Isochrysis galbana is considered an ideal bait for functional foods and nutraceuticals of humans because of its high fucoxanthin (Fx) content. However, multi-omics analysis of the regulatory networks for Fx biosynthesis in I. galbana has not been reported. In this study, we report a high-quality genome assembly of I. galbana LG007, which has a genome size of 92.73 Mb, with a contig N50 of 6.99 Mb and 14,900 protein-coding genes. Phylogenetic analysis confirmed the monophyly of Haptophyta, with I. galbana sister to Emiliania huxleyi and Chrysochromulina tobinii. Evolutionary analysis revealed an estimated divergence time between I. galbana and E. huxleyi of ∼ 133 million years ago. Gene family analysis indicated that lipid metabolism-related genes exhibited significant expansion, including IgPLMT, IgOAR1, and IgDEGS1. Metabolome analysis showed that the content of carotenoids in I. galbana cultured under green light for 7 days was higher than that under white light, and β-carotene was the main carotenoid, accounting for 79.09% of the total carotenoids. Comprehensive multi-omics analysis revealed that the content of β-carotene, antheraxanthin, zeaxanthin, and Fx was increased by green light induction, which was significantly correlated with the expression of IgMYB98, IgZDS, IgPDS, IgLHCX2, IgZEP, IgLCYb, and IgNSY. These findings contribute to the understanding of Fx biosynthesis and its regulation, providing a valuable reference for food and pharmaceutical applications.
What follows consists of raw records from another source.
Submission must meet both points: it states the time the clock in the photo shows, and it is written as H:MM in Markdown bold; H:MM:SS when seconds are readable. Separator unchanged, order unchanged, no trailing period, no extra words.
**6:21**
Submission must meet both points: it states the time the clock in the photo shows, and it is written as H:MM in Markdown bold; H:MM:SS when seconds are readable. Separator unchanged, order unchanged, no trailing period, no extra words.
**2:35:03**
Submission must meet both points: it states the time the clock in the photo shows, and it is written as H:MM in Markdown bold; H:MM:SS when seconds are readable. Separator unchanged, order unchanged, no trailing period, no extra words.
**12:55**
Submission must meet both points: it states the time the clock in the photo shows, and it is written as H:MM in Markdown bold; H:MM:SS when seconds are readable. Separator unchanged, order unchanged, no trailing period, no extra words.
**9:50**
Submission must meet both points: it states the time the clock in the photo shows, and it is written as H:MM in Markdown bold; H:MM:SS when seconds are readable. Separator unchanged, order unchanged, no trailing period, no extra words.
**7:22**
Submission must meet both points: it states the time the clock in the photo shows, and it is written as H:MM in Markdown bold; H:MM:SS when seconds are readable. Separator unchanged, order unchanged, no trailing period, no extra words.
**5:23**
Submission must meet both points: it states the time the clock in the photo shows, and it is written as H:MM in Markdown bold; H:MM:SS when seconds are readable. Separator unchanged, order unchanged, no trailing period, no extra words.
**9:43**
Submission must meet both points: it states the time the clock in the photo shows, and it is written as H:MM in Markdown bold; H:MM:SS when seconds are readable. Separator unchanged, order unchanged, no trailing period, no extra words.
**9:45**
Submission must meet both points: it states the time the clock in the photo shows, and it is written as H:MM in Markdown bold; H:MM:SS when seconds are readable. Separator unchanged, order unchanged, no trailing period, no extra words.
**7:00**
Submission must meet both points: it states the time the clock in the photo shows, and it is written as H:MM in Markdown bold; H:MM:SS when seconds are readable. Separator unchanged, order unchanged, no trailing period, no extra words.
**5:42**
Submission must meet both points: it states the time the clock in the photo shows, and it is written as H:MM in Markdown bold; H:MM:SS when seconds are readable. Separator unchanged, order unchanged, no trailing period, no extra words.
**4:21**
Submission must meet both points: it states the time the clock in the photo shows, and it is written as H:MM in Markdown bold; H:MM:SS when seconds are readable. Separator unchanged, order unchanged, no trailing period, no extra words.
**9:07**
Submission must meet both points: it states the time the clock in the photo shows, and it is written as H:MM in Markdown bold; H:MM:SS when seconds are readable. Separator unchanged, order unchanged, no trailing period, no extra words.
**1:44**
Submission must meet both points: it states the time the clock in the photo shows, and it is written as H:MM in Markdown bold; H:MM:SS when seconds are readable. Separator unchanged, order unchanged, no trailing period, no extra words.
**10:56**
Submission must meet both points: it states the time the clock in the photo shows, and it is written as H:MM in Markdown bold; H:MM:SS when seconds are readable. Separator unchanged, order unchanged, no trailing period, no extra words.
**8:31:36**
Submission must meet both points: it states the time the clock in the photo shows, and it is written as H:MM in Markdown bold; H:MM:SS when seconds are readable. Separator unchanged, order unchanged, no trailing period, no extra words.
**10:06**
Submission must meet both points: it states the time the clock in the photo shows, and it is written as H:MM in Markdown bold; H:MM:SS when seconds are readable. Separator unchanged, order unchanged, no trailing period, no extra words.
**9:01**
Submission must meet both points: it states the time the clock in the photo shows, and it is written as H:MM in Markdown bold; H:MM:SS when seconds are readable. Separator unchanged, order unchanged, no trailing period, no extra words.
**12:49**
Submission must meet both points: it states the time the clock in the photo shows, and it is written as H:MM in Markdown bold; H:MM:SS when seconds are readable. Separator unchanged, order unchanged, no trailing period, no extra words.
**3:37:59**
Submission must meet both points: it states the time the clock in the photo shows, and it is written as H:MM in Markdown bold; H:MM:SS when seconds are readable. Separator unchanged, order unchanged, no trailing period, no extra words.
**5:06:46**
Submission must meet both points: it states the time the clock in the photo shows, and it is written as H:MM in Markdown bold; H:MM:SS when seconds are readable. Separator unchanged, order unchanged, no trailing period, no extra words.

由于岩藻黄质(Fx)含量高,因此被认为是功能性食品和人类营养保健品的理想饵料。然而,对galbana中Fx生物合成调控网络的多组学分析尚未见报道。在这项研究中,我们报道了一个高质量的galbana LG007基因组组装,其基因组大小为92.73 Mb, contig N50为6.99 Mb,有14,900个蛋白质编码基因。系统发育分析证实该植物属单系,与赫胥黎和托氏黄毛藻有亲缘关系。进化分析显示,I. galbana和E. huxleyi之间的分化时间估计为1.33亿年前。基因家族分析显示,脂质代谢相关基因显著扩增,包括IgPLMT、IgOAR1和IgDEGS1。代谢组学分析结果表明,绿光培养7 d后的山菖蒲中类胡萝卜素含量高于白光培养,且以β-胡萝卜素为主,占总类胡萝卜素的79.09%。综合多组学分析发现,绿光诱导下,β-胡萝卜素、花青素、玉米黄质和Fx的含量增加,且与IgMYB98、IgZDS、IgPDS、IgLHCX2、IgZEP、IgLCYb和IgNSY的表达显著相关。这些发现有助于了解Fx的生物合成及其调控,为食品和制药应用提供有价值的参考。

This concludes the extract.